Today marks International Women's Day; in 1908 more than 15,000 women marched through New York City demanding shorter hours, better pay and voting rights (IWD didn't officially begin until 1911). 100 years after the march, women are not only voting, but they're running for president.
Hillary Clinton isn't the first woman to run, Victoria Woodhull (also the first female Wall Street broker) ran for the position in 1872. The Brooklyn Museum has now put the spotlight on her, and all women, with their Votes for Women exhibit (running through November).

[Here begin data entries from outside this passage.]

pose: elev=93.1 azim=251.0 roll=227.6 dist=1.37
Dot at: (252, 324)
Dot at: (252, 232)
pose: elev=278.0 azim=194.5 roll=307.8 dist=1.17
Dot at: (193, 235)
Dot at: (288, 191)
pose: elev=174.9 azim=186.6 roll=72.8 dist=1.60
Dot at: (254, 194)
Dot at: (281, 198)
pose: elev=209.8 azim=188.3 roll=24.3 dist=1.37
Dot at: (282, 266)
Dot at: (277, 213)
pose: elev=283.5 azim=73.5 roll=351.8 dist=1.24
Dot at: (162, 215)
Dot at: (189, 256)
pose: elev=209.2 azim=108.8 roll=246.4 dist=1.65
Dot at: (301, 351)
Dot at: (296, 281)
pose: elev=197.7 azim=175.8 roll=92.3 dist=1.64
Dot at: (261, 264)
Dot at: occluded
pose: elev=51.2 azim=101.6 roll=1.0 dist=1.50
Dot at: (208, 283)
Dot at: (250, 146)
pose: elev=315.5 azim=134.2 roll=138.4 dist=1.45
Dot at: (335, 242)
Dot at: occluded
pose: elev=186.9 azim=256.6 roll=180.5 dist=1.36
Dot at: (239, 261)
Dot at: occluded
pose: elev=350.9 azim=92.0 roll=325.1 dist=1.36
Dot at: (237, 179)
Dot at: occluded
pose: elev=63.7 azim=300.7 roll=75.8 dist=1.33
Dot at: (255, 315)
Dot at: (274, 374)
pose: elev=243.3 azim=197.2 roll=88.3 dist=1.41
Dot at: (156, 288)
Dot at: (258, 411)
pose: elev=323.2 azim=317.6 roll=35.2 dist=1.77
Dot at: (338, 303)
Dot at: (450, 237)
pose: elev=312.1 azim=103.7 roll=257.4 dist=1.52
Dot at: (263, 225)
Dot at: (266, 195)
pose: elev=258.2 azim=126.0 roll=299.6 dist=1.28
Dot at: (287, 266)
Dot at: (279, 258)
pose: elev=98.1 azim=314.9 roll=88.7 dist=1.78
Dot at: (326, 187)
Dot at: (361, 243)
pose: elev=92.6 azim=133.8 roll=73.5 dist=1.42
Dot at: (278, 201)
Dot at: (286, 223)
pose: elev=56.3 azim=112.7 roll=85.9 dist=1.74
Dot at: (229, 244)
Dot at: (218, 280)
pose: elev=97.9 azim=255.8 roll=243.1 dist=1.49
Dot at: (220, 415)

The exhibit is housed in their fairly new Elizabeth A. Sackler Center for Feminist Art and "examines the methods and tactics used throughout the generations of the suffrage movement with more than sixty objects and images from the days of Susan B. Anthony’s leadership of the movement, to the increased activism after her death in 1906, to the ratification of the Nineteenth Amendment in 1920." Suffragette newsletters, a copy of The Women's Bible, recorded excerpts from speeches delivered during the suffrage movement, engravings, photographs, campaign buttons and more will all be on display.
As for Woodhull, Time Out NY talked to the exhibit's curator, who said, “Despite being such an important figure, Woodhull was pretty much written out of history, even from within the movement. Her presentation was seen as just too radical.”